## INSTRUCTION
Your answer must consist solely of the lines from the start of the entries below through the line with "LuxRoyal Mobilya dönemsel", unchanged.

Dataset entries
= = =

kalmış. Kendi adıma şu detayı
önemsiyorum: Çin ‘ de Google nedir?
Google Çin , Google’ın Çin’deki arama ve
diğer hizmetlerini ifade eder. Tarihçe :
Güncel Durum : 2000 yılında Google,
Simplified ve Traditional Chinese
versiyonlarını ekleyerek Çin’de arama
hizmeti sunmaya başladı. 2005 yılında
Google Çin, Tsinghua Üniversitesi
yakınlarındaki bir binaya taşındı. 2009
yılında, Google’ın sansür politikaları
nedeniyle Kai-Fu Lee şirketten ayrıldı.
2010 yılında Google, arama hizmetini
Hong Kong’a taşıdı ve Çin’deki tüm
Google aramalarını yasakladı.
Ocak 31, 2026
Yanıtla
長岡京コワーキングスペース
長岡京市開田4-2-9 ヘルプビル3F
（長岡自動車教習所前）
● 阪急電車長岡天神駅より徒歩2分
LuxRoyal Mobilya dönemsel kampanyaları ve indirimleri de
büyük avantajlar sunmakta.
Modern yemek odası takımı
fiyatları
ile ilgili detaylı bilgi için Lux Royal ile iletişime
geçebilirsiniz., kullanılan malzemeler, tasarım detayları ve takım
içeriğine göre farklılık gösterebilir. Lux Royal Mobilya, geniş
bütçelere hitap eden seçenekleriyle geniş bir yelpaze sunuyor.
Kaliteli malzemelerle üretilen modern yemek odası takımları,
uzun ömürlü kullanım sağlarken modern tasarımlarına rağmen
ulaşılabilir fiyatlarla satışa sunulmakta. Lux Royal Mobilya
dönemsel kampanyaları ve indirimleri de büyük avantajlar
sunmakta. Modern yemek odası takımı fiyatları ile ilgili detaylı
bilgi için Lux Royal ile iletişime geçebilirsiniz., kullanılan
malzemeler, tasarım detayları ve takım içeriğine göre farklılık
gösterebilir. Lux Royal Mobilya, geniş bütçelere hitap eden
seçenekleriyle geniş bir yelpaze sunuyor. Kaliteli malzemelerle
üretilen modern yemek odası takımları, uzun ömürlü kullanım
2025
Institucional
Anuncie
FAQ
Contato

= = =

## RESPONSE TO THIS TASK
kalmış. Kendi adıma şu detayı
önemsiyorum: Çin ‘ de Google nedir?
Google Çin , Google’ın Çin’deki arama ve
diğer hizmetlerini ifade eder. Tarihçe :
Güncel Durum : 2000 yılında Google,
Simplified ve Traditional Chinese
versiyonlarını ekleyerek Çin’de arama
hizmeti sunmaya başladı. 2005 yılında
Google Çin, Tsinghua Üniversitesi
yakınlarındaki bir binaya taşındı. 2009
yılında, Google’ın sansür politikaları
nedeniyle Kai-Fu Lee şirketten ayrıldı.
2010 yılında Google, arama hizmetini
Hong Kong’a taşıdı ve Çin’deki tüm
Google aramalarını yasakladı.
Ocak 31, 2026
Yanıtla
長岡京コワーキングスペース
長岡京市開田4-2-9 ヘルプビル3F
（長岡自動車教習所前）
● 阪急電車長岡天神駅より徒歩2分
LuxRoyal Mobilya dönemsel kampanyaları ve indirimleri de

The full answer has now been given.